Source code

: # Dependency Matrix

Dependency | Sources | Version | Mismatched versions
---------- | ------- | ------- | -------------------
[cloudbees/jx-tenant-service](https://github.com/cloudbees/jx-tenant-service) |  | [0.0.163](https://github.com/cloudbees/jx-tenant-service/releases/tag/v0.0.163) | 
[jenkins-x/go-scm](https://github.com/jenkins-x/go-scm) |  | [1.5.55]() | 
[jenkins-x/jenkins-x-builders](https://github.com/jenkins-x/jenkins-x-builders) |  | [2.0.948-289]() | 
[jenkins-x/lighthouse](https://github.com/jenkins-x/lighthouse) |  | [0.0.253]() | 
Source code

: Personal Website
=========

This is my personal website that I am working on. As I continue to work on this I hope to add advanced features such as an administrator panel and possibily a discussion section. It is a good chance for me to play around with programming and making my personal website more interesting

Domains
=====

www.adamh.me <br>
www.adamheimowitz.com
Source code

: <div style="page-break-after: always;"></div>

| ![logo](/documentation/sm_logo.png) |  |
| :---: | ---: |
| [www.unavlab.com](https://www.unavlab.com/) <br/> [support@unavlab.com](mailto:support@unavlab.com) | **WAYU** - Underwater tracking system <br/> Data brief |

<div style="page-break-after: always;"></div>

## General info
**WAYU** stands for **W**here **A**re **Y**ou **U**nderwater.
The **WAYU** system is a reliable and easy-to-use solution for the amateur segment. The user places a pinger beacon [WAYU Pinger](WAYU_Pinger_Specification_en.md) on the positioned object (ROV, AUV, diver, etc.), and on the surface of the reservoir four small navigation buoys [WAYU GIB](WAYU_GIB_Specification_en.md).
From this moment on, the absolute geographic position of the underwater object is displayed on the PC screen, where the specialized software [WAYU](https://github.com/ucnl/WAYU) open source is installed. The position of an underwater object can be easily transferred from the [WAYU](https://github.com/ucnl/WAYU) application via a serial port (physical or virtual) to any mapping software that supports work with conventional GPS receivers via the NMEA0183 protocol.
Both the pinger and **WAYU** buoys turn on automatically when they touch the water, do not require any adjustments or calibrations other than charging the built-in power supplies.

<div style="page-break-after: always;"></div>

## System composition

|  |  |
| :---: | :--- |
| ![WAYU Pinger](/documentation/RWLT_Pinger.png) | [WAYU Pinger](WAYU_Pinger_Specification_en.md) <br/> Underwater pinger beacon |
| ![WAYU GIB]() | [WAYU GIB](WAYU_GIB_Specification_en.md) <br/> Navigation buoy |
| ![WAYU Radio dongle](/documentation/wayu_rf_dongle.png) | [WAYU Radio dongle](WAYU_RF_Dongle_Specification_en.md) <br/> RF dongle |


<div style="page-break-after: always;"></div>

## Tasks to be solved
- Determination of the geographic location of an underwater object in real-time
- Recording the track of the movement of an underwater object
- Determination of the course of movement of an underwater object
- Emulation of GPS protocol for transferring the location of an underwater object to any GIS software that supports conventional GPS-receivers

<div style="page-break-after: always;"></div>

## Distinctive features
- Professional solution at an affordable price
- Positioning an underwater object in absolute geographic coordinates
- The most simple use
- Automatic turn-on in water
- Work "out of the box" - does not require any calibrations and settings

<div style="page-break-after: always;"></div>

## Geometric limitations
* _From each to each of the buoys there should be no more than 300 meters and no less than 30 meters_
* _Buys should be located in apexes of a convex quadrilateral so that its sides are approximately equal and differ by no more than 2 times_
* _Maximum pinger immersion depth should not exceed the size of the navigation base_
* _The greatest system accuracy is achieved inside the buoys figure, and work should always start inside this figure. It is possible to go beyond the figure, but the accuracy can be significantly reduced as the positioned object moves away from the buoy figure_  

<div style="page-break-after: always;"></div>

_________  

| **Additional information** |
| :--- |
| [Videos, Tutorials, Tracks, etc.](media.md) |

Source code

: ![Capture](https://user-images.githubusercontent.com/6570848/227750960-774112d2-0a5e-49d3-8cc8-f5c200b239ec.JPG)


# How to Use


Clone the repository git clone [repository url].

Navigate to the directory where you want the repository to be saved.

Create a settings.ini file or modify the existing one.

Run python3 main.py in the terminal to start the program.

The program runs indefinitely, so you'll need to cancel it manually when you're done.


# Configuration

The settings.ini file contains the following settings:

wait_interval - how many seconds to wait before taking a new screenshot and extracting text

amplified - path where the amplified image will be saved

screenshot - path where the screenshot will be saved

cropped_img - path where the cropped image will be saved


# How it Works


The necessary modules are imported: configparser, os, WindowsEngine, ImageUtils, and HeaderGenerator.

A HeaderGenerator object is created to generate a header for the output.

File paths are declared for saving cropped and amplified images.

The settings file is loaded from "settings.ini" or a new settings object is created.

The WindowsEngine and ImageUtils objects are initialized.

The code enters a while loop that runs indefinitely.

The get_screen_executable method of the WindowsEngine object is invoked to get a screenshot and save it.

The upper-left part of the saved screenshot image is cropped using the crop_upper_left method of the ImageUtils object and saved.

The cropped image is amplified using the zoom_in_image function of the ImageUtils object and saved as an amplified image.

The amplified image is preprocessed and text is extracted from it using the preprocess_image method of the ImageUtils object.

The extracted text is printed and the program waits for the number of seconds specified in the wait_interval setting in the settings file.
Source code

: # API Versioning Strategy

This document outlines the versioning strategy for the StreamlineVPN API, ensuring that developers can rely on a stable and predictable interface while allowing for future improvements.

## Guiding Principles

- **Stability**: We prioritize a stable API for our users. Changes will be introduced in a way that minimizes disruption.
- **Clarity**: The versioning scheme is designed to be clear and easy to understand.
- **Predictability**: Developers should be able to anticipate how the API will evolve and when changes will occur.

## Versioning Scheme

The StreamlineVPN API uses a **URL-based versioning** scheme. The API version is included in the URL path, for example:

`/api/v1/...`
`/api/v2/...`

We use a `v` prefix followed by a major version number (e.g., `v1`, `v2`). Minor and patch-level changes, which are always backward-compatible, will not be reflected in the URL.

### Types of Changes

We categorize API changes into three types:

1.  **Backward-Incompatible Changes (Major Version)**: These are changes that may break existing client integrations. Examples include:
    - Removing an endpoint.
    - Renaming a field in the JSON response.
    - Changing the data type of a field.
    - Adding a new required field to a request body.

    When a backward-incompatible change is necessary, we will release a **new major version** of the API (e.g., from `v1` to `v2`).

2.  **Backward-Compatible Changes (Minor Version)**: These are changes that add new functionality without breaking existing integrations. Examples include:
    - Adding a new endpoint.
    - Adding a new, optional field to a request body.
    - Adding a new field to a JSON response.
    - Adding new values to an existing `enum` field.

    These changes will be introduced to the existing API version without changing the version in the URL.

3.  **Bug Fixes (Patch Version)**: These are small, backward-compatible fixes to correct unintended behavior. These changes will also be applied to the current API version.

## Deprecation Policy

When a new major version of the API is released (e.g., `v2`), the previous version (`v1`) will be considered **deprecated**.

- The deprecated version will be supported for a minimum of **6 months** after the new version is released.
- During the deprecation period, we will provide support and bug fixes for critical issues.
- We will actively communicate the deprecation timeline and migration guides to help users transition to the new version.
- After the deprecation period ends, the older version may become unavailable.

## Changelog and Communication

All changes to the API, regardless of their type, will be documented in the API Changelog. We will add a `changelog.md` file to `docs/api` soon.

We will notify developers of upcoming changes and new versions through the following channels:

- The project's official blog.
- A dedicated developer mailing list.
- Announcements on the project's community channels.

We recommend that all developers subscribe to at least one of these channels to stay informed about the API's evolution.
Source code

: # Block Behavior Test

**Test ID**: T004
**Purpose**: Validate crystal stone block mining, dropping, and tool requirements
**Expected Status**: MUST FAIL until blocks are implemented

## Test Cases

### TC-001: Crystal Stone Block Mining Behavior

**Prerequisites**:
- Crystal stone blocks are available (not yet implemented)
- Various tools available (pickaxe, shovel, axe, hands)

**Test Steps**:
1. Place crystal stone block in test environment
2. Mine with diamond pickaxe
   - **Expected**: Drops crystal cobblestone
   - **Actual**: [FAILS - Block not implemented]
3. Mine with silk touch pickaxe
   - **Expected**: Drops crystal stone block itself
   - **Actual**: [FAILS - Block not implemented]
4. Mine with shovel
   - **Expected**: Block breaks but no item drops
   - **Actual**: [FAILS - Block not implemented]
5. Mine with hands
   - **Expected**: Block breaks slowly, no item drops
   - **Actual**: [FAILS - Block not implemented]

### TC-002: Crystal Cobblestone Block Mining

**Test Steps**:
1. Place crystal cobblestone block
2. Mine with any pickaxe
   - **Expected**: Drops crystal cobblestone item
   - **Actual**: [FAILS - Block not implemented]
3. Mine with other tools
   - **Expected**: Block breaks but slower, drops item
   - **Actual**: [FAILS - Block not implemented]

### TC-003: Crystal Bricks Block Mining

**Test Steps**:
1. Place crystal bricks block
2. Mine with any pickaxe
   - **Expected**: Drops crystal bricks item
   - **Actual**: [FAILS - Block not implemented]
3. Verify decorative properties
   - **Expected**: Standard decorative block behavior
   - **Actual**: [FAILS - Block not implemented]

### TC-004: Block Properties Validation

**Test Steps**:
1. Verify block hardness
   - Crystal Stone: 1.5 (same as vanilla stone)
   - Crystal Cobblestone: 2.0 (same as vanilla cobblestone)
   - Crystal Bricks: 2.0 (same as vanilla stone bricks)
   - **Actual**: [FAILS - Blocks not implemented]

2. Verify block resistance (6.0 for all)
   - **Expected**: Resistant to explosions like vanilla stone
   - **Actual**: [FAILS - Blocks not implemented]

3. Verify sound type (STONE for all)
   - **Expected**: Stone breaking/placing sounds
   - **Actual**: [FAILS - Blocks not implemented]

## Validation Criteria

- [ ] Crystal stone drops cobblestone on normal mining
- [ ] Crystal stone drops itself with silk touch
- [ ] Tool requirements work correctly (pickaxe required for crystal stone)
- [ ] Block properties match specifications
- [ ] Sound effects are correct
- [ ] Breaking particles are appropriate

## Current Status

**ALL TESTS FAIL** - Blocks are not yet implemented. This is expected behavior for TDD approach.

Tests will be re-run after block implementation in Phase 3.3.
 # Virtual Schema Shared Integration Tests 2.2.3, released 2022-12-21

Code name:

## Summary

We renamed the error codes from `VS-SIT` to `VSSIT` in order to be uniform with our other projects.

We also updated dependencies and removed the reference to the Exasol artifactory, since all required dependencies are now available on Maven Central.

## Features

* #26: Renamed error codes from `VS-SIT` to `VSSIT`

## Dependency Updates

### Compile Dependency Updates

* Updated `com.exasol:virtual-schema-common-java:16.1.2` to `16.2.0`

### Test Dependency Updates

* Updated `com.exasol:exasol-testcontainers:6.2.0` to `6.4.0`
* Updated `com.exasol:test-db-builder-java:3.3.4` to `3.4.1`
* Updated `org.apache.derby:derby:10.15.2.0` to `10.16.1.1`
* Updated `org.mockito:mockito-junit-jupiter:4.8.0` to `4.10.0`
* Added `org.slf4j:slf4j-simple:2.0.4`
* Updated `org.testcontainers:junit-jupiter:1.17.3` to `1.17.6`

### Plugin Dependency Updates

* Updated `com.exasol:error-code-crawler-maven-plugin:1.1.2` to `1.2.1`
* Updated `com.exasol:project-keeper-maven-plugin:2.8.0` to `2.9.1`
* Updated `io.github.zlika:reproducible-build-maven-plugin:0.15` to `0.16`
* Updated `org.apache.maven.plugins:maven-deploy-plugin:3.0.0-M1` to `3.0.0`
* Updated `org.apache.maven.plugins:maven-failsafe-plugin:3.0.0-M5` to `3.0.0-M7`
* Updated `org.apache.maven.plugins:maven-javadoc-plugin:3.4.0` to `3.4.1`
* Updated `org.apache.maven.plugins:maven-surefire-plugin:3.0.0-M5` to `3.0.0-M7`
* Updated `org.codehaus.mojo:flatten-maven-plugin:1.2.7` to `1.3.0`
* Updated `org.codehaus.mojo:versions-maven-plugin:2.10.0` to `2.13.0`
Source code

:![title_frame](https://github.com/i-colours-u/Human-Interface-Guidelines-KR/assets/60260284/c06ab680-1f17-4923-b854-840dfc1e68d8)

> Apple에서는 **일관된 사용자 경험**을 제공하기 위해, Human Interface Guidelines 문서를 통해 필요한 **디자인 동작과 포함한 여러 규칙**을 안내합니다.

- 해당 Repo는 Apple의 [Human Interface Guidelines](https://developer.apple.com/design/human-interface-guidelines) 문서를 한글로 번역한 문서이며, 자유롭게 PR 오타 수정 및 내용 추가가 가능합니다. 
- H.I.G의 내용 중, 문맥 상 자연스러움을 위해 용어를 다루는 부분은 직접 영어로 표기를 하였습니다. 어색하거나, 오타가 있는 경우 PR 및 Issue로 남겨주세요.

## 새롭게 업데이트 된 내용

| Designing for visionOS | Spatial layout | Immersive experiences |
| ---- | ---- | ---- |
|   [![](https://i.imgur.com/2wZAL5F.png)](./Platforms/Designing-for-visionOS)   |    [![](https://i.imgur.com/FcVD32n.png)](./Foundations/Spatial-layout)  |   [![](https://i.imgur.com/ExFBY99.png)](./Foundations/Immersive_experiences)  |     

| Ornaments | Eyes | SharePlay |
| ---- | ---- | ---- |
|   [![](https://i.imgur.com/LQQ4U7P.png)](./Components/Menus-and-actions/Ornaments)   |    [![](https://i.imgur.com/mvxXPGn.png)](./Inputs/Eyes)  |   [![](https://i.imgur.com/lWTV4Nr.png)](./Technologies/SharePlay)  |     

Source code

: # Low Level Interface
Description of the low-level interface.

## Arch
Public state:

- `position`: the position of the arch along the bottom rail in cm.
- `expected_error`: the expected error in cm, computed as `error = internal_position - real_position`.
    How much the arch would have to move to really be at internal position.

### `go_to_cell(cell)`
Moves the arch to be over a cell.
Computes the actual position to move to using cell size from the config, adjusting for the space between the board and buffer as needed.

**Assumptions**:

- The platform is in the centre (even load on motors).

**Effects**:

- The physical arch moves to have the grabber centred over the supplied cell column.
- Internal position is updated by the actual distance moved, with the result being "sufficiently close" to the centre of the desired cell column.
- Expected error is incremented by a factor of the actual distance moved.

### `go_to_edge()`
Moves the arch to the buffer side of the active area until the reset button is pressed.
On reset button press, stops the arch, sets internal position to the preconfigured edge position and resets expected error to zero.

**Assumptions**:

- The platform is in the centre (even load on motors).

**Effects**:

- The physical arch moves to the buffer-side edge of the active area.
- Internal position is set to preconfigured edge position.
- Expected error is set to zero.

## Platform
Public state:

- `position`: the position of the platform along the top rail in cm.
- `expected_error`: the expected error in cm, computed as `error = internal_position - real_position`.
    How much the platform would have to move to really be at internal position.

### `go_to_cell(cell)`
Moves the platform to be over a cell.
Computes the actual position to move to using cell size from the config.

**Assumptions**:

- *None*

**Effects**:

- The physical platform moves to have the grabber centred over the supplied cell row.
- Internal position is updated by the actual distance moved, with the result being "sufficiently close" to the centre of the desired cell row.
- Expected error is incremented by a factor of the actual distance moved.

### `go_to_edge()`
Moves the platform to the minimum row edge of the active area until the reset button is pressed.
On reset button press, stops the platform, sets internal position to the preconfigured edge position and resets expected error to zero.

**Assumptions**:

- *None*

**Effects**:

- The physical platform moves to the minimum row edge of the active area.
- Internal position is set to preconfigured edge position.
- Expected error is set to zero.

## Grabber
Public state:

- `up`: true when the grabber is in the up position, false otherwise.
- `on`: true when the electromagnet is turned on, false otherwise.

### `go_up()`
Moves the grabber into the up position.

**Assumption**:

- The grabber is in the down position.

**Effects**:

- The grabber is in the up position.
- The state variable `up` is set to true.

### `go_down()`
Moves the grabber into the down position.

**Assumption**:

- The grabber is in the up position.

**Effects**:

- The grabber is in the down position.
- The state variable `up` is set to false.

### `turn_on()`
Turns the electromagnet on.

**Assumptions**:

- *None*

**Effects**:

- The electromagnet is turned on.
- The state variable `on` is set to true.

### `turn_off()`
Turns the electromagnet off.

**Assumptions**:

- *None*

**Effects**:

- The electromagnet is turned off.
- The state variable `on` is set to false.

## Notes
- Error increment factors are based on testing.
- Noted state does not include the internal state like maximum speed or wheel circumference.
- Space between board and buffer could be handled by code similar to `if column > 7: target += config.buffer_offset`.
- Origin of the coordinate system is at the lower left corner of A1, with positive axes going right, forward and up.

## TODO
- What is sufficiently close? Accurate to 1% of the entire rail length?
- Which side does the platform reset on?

..............................

Begin with the first line of the records and finish with the line containing "The **WAYU** system". Reproduce those lines exactly, both ends included, and nothing else.

Source code

: # Dependency Matrix

Dependency | Sources | Version | Mismatched versions
---------- | ------- | ------- | -------------------
[cloudbees/jx-tenant-service](https://github.com/cloudbees/jx-tenant-service) |  | [0.0.163](https://github.com/cloudbees/jx-tenant-service/releases/tag/v0.0.163) | 
[jenkins-x/go-scm](https://github.com/jenkins-x/go-scm) |  | [1.5.55]() | 
[jenkins-x/jenkins-x-builders](https://github.com/jenkins-x/jenkins-x-builders) |  | [2.0.948-289]() | 
[jenkins-x/lighthouse](https://github.com/jenkins-x/lighthouse) |  | [0.0.253]() | 
Source code

: Personal Website
=========

This is my personal website that I am working on. As I continue to work on this I hope to add advanced features such as an administrator panel and possibily a discussion section. It is a good chance for me to play around with programming and making my personal website more interesting

Domains
=====

www.adamh.me <br>
www.adamheimowitz.com
Source code

: <div style="page-break-after: always;"></div>

| ![logo](/documentation/sm_logo.png) |  |
| :---: | ---: |
| [www.unavlab.com](https://www.unavlab.com/) <br/> [support@unavlab.com](mailto:support@unavlab.com) | **WAYU** - Underwater tracking system <br/> Data brief |

<div style="page-break-after: always;"></div>

## General info
**WAYU** stands for **W**here **A**re **Y**ou **U**nderwater.
The **WAYU** system is a reliable and easy-to-use solution for the amateur segment. The user places a pinger beacon [WAYU Pinger](WAYU_Pinger_Specification_en.md) on the positioned object (ROV, AUV, diver, etc.), and on the surface of the reservoir four small navigation buoys [WAYU GIB](WAYU_GIB_Specification_en.md).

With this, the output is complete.